Finally doing laundry, It’s been two months. As I sit and I fold, Careful not to leave wrinkles, I can’t help but think, How many more times will I have to pick up the pieces?
As I drive in my car, Careful to go the speed limit, The wind caressing my face and arm As it blows through my windows, I feel the melancholy sink in. How much longer will I ache for what has been?
It’s sunny and the warmth radiates downward, Embracing my body as if to say “Welcome back”. I can finally feel it again, My skin is a part of me, Something I can feel. How many more times will I lose this feeling?
I’ve spent weeks in a chemical haze, But not one of my doing. My brain had once again said “Too much” And shuddered to a halt, Spinning out on its way to a restless place. How much longer will I suffer this fate?
Everything is different, But it all feels the same. I’m coming back now from a tiresome journey. A blast from the past, I am still exactly who I was four years ago. How many more times will I lose my sanity?
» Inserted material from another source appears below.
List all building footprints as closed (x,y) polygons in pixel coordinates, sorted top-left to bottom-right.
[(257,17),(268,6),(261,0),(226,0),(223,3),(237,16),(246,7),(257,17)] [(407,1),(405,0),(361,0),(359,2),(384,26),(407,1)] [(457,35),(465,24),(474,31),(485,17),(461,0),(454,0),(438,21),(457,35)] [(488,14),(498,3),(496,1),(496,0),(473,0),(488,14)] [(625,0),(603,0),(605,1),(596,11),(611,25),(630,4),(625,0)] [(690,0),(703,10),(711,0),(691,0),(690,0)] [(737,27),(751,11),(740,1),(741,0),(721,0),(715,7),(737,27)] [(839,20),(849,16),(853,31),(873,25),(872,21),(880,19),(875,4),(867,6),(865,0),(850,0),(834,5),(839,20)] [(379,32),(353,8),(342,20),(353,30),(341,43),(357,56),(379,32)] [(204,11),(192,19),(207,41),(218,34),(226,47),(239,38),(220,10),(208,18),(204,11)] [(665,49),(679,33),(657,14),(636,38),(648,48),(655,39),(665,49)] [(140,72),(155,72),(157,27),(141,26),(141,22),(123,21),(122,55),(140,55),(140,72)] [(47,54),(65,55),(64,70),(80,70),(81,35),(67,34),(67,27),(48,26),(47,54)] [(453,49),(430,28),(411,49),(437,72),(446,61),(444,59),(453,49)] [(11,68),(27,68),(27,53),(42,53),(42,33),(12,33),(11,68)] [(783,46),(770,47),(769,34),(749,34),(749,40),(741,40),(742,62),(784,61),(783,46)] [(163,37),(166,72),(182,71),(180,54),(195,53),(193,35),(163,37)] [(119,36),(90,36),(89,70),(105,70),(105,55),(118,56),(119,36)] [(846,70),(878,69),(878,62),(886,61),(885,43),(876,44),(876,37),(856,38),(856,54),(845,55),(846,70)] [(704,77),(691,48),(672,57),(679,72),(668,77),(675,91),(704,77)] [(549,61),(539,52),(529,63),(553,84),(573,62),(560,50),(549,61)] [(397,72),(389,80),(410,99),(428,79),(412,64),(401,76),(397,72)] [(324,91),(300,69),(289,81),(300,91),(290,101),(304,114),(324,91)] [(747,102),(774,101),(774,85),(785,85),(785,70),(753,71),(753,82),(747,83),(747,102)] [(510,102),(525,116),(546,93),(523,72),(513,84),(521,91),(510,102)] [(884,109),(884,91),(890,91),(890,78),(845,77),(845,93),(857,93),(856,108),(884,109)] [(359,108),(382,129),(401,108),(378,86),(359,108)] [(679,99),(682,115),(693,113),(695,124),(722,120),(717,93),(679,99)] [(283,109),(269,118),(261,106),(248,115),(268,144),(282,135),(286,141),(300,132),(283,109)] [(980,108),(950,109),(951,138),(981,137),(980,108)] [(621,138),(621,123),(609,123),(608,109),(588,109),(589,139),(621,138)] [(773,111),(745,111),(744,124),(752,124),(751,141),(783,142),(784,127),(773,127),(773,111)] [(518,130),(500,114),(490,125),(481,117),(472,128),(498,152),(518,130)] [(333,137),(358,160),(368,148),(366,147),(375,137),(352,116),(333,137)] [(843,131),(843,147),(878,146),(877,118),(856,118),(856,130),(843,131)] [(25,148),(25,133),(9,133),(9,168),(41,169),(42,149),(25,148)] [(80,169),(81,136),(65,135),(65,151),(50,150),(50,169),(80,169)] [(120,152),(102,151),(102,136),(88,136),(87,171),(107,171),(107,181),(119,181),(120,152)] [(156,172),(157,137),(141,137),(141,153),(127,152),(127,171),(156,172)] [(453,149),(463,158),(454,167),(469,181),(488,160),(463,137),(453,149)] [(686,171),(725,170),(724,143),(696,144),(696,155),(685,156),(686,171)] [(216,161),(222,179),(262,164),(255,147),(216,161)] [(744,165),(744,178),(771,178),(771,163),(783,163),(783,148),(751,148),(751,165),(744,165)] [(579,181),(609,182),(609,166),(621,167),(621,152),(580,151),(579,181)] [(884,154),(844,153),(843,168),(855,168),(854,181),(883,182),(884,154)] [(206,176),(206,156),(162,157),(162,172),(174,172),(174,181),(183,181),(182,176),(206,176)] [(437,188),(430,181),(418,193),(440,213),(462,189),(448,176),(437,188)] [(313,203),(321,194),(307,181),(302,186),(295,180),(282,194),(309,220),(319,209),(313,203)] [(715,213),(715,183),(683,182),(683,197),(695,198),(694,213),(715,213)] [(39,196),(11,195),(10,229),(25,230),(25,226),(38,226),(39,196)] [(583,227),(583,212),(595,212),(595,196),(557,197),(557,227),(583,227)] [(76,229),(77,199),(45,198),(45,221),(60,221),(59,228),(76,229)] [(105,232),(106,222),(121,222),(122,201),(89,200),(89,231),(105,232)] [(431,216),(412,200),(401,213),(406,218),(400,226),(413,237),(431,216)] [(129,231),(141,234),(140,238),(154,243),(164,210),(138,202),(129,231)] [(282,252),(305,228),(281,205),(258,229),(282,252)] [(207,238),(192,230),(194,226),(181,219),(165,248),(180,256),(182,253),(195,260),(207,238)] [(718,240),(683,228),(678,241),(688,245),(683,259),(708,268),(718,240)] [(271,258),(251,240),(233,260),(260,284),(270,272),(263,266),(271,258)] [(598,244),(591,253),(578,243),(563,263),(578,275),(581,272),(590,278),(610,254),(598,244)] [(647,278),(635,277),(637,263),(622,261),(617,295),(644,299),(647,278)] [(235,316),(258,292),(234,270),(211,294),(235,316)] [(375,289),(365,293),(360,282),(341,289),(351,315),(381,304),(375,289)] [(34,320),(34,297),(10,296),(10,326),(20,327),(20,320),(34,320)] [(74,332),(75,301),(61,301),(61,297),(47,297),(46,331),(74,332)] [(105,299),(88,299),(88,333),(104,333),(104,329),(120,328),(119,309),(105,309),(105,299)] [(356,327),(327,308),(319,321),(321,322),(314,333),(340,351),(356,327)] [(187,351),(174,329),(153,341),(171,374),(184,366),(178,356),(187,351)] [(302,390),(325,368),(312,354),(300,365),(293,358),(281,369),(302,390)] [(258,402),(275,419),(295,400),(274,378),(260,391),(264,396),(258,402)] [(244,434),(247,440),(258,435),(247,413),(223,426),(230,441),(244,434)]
As I pick up the pieces, I can’t help but wonder, How long will I exist in this cyclical race? When they gave me the pills, They gave me a life sentence. How much longer will I last in this unstable state?
Unfortunately, I know. This is a life sentence. I will always be at the mercy of these highs and those lows. There will be reprieves from time to time, But it will always crumble once again. So I ask myself… How many more times can I pick up the pieces?